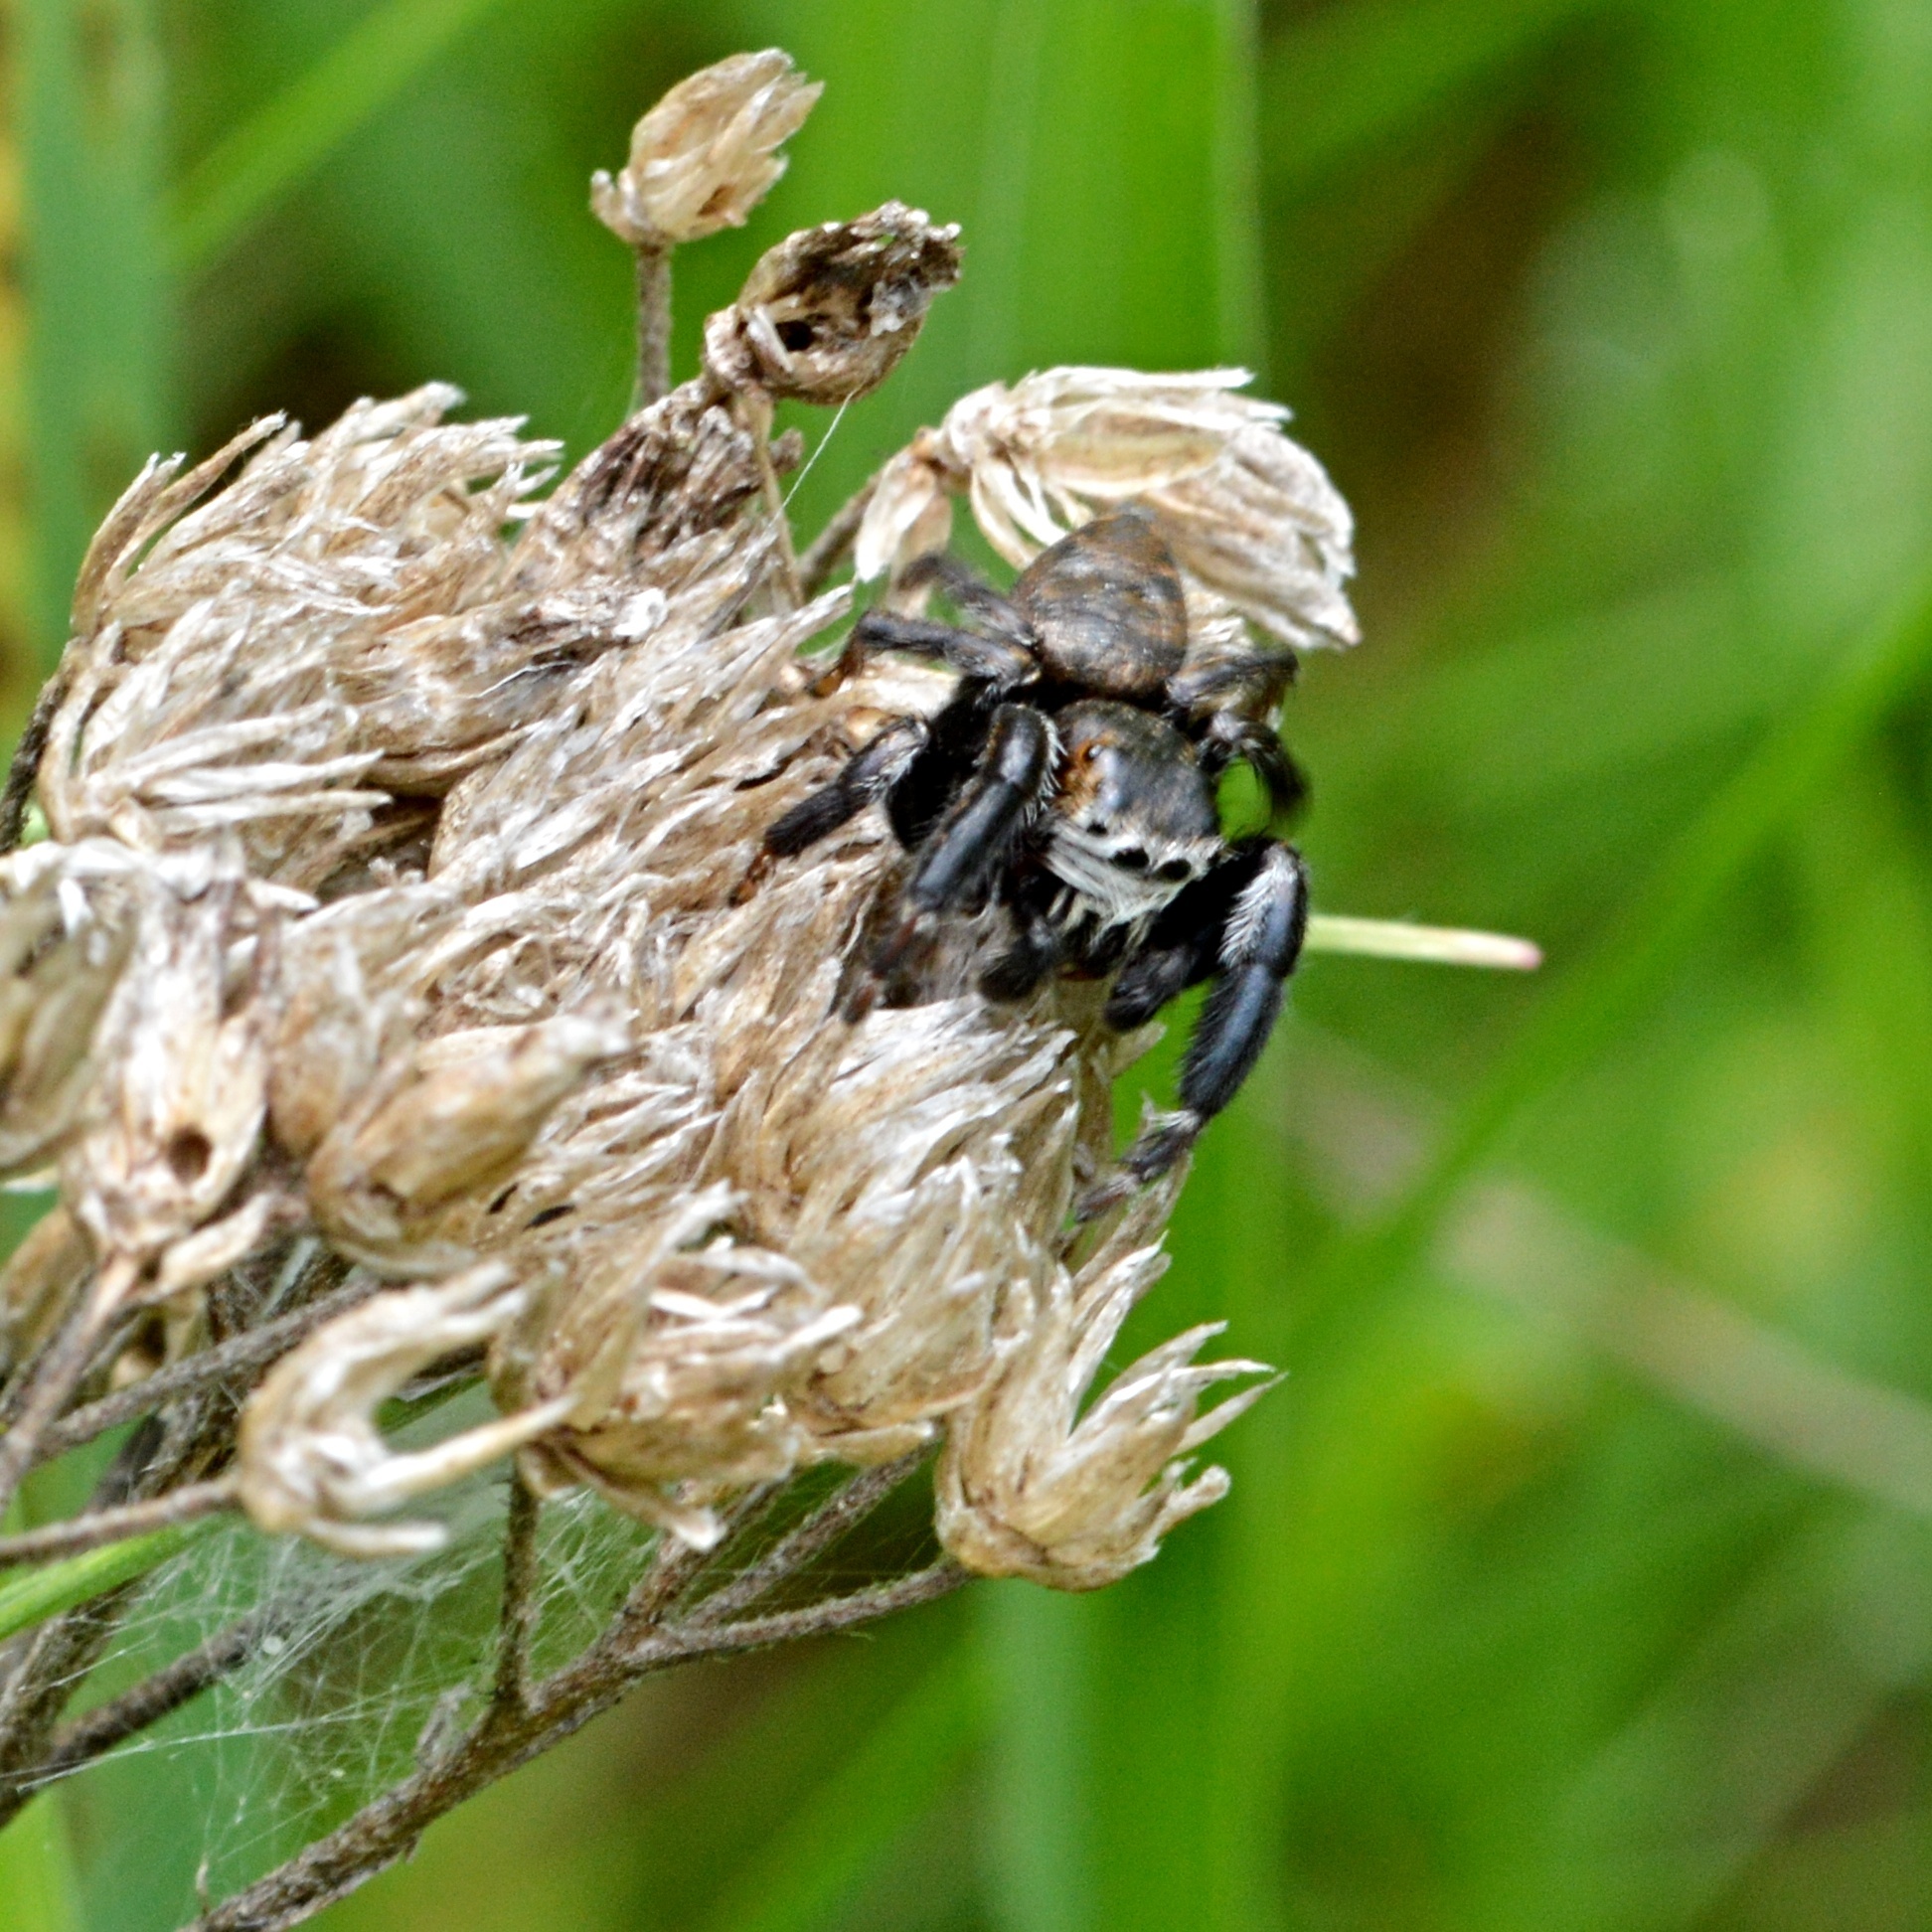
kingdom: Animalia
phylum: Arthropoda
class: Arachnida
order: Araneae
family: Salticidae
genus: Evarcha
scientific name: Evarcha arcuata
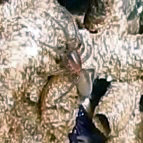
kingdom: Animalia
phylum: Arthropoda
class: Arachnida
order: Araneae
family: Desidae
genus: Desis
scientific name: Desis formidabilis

**EXERCISE:** Write out every text line of the entries above word for word, leaving out the pictures.

**ANSWER:**
kingdom: Animalia
phylum: Arthropoda
class: Arachnida
order: Araneae
family: Salticidae
genus: Evarcha
scientific name: Evarcha arcuata
kingdom: Animalia
phylum: Arthropoda
class: Arachnida
order: Araneae
family: Desidae
genus: Desis
scientific name: Desis formidabilis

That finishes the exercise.